§ Work order
Copy each entry exactly, leaving nothing out.

Collected data:
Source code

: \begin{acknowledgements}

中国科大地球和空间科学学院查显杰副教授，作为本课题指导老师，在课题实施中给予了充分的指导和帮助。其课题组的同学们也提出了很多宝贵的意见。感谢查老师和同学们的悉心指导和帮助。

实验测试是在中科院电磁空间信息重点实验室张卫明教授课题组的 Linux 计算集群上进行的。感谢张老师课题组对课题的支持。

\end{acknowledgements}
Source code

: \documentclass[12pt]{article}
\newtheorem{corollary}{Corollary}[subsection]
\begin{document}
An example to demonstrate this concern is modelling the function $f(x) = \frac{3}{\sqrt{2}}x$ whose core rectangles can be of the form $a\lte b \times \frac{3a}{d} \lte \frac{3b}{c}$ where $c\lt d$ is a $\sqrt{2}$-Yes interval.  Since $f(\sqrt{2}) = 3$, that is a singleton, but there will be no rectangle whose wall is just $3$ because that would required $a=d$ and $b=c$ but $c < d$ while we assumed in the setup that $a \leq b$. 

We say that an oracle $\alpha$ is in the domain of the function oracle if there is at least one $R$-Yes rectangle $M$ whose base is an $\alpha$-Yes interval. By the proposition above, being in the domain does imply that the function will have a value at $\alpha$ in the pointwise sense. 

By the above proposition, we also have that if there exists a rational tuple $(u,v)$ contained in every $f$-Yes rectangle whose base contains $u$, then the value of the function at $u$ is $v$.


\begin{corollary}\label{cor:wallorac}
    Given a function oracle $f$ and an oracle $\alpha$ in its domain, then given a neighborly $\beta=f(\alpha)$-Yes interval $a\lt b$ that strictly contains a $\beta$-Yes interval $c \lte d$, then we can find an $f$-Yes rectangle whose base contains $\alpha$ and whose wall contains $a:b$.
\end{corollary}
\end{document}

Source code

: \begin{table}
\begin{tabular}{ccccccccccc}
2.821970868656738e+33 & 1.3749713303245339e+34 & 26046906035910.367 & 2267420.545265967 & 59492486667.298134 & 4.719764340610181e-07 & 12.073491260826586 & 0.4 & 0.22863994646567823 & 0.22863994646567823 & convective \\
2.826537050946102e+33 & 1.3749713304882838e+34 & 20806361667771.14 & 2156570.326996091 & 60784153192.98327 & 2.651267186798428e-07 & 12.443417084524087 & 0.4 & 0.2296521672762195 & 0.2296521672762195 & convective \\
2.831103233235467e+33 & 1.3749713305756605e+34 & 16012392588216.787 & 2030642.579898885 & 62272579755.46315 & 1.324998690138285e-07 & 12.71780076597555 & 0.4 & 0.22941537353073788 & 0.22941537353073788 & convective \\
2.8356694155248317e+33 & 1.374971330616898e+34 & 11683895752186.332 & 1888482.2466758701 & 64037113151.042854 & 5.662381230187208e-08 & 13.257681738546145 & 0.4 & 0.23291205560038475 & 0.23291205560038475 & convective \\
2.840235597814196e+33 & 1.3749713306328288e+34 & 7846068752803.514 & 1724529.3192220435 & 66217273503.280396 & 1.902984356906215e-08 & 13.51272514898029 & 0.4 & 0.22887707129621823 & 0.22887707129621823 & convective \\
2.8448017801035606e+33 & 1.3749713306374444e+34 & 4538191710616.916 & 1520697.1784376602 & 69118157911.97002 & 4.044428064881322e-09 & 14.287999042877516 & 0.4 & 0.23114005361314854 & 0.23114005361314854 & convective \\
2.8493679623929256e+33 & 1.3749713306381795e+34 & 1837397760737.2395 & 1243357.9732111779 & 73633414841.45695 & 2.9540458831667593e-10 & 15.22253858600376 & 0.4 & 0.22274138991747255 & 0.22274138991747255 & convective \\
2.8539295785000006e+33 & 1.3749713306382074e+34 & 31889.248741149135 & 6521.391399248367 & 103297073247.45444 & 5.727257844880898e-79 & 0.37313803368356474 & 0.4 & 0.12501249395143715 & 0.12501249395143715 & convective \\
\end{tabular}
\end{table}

§ Task solution
Source code

: \begin{acknowledgements}

中国科大地球和空间科学学院查显杰副教授，作为本课题指导老师，在课题实施中给予了充分的指导和帮助。其课题组的同学们也提出了很多宝贵的意见。感谢查老师和同学们的悉心指导和帮助。

实验测试是在中科院电磁空间信息重点实验室张卫明教授课题组的 Linux 计算集群上进行的。感谢张老师课题组对课题的支持。

\end{acknowledgements}
Source code

: \documentclass[12pt]{article}
\newtheorem{corollary}{Corollary}[subsection]
\begin{document}
An example to demonstrate this concern is modelling the function $f(x) = \frac{3}{\sqrt{2}}x$ whose core rectangles can be of the form $a\lte b \times \frac{3a}{d} \lte \frac{3b}{c}$ where $c\lt d$ is a $\sqrt{2}$-Yes interval.  Since $f(\sqrt{2}) = 3$, that is a singleton, but there will be no rectangle whose wall is just $3$ because that would required $a=d$ and $b=c$ but $c < d$ while we assumed in the setup that $a \leq b$. 

We say that an oracle $\alpha$ is in the domain of the function oracle if there is at least one $R$-Yes rectangle $M$ whose base is an $\alpha$-Yes interval. By the proposition above, being in the domain does imply that the function will have a value at $\alpha$ in the pointwise sense. 

By the above proposition, we also have that if there exists a rational tuple $(u,v)$ contained in every $f$-Yes rectangle whose base contains $u$, then the value of the function at $u$ is $v$.


\begin{corollary}\label{cor:wallorac}
    Given a function oracle $f$ and an oracle $\alpha$ in its domain, then given a neighborly $\beta=f(\alpha)$-Yes interval $a\lt b$ that strictly contains a $\beta$-Yes interval $c \lte d$, then we can find an $f$-Yes rectangle whose base contains $\alpha$ and whose wall contains $a:b$.
\end{corollary}
\end{document}

Source code

: \begin{table}
\begin{tabular}{ccccccccccc}
2.821970868656738e+33 & 1.3749713303245339e+34 & 26046906035910.367 & 2267420.545265967 & 59492486667.298134 & 4.719764340610181e-07 & 12.073491260826586 & 0.4 & 0.22863994646567823 & 0.22863994646567823 & convective \\
2.826537050946102e+33 & 1.3749713304882838e+34 & 20806361667771.14 & 2156570.326996091 & 60784153192.98327 & 2.651267186798428e-07 & 12.443417084524087 & 0.4 & 0.2296521672762195 & 0.2296521672762195 & convective \\
2.831103233235467e+33 & 1.3749713305756605e+34 & 16012392588216.787 & 2030642.579898885 & 62272579755.46315 & 1.324998690138285e-07 & 12.71780076597555 & 0.4 & 0.22941537353073788 & 0.22941537353073788 & convective \\
2.8356694155248317e+33 & 1.374971330616898e+34 & 11683895752186.332 & 1888482.2466758701 & 64037113151.042854 & 5.662381230187208e-08 & 13.257681738546145 & 0.4 & 0.23291205560038475 & 0.23291205560038475 & convective \\
2.840235597814196e+33 & 1.3749713306328288e+34 & 7846068752803.514 & 1724529.3192220435 & 66217273503.280396 & 1.902984356906215e-08 & 13.51272514898029 & 0.4 & 0.22887707129621823 & 0.22887707129621823 & convective \\
2.8448017801035606e+33 & 1.3749713306374444e+34 & 4538191710616.916 & 1520697.1784376602 & 69118157911.97002 & 4.044428064881322e-09 & 14.287999042877516 & 0.4 & 0.23114005361314854 & 0.23114005361314854 & convective \\
2.8493679623929256e+33 & 1.3749713306381795e+34 & 1837397760737.2395 & 1243357.9732111779 & 73633414841.45695 & 2.9540458831667593e-10 & 15.22253858600376 & 0.4 & 0.22274138991747255 & 0.22274138991747255 & convective \\
2.8539295785000006e+33 & 1.3749713306382074e+34 & 31889.248741149135 & 6521.391399248367 & 103297073247.45444 & 5.727257844880898e-79 & 0.37313803368356474 & 0.4 & 0.12501249395143715 & 0.12501249395143715 & convective \\
\end{tabular}
\end{table}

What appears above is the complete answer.